Step 1. Create a custom application

  1. Send a request to your Apollo contact for Apollo's service provider (SP) SAML information. Include the organization name(s) you are setting SSO up for.

    Your Apollo contact will respond with a URL where you can download Apollo's SP SAML XML metadata file(s) for your organization(s). This file contains the following values:

    • Single Sign-on URL

    • Entity ID


     note
    SSO metadata values differ for each GraphOS organization. If setting up SSO for multiple organizations, repeat the following steps for each organization using different values.
  1. Create a new application in your SSO environment. While doing so, set the following values:

  2. If your IdP permits it, upload the Apollo-provided SP SAML XML metadata file. Otherwise, open the XML metadata file, view the SAML metadata values, and manually enter them in your IdP.

    • Set your Single Sign-on URL or ACS URL to the Single Sign-on URL. You can also use this value for the following fields:

      • Recipient

      • ACS (Consumer) URL Validator

      • ACS (Consumer) URL

    • Set your Entity ID to the Entity ID value.

  3. Set the following user attributes:

    • sub: user.email

      • The sub attribute should uniquely identify any particular user to GraphOS. In most cases, user.email provides this unique mapping.

    • email: user.email

    • given_name: user.firstName

    • family_name: user.lastName

  4. Save your configuration.

Step 2. Send SAML metadata to Apollo

Send your Apollo contact your IdP SAML XML metadata file. If you can't send this file, send one of the following instead:

  • IdP entity ID

  • IdP single sign-on URL / SSO URL

  • IdP x509 certificate

Your Apollo contact will then be able to complete your SSO setup.
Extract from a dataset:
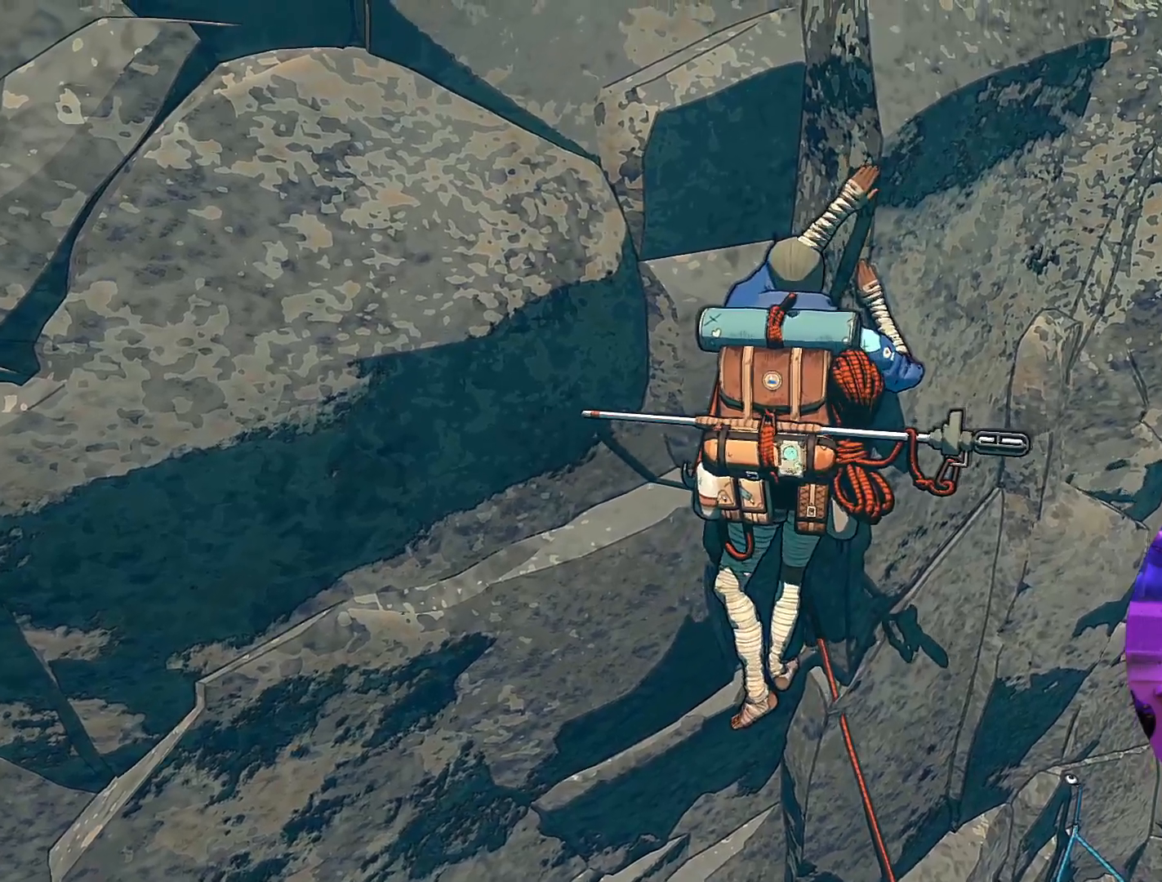
{"buttons": ["R1"], "left_stick": "center", "right_stick": "center", "events": [[217, "left_stick", "center"]]}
Once your SSO setup is live, assign users to your new Apollo GraphOS application in your IdP. For help assigning the relevant groups and users, contact your SSO or Identity & Access Management team.

If team members could previously login before you implemented SSO, they must re-login to GraphOS Studio via SSO. Signing in creates a new user profile for them. Any personal API keys associated with their previous user profile will be lost. (Graph API keys are unaffected and remain functional.) Additionally, you must reassign any GraphOS roles associated with their previous user profile.

Legacy setup

⚠️ caution
The below instructions are provided for reference only. Beginning in April 2024, Apollo recommends that all organizations use the updated instructions to create a new SSO connection.If you previously configured SSO using the instructions below and want to use multi-organization SSO you must create a new SSO connection with the updated instructions.
Click to see legacy instructions
  1. Create a new application in your SSO environment. While doing so, set the following values:
  2. If possible, upload the appropriate Apollo SAML metadata for your organization:
  3. Set your Single Sign on URL or ACS URL to the following:https://sso.connect.pingidentity.com/sso/sp/ACS.saml2You can also use this value for the following fields:
    • Recipient
    • ACS (Consumer) URL Validator
    • ACS (Consumer) URL
  4. Set your Entity ID according to the following:
    • If your organization does not already use PingConnect as an Entity ID, use PingConnect.
    • If your organization does already use PingConnect, use the following value: fd76e619-6c0a-461c-912d-418278929d60
  5. Set your RelayState to the following value:https://pingone.com/1.0/fd76e619-6c0a-461c-912d-418278929d60
  6. Set the following user attributes:
    • sub: user.email
      • The sub attribute should uniquely identify any particular user to GraphOS. In most cases, user.email provides this unique mapping.
    • email: user.email
    • given_name: user.firstName
    • family_name: user.lastName
  7. Assign users to the Apollo GraphOS application.
    • Reach out to your SSO or Identity & Access Management team for help assigning the relevant groups and users to Apollo GraphOS.
  8. Send your Apollo contact your identity provider (IdP) SAML XML metadata file.If you can't send this file, send one of the following instead:
    • IdP entity ID
    • IdP single sign-on URL / SSO URL
    • IdP x509 certificate
  9. Your Apollo contact will complete your SSO setup.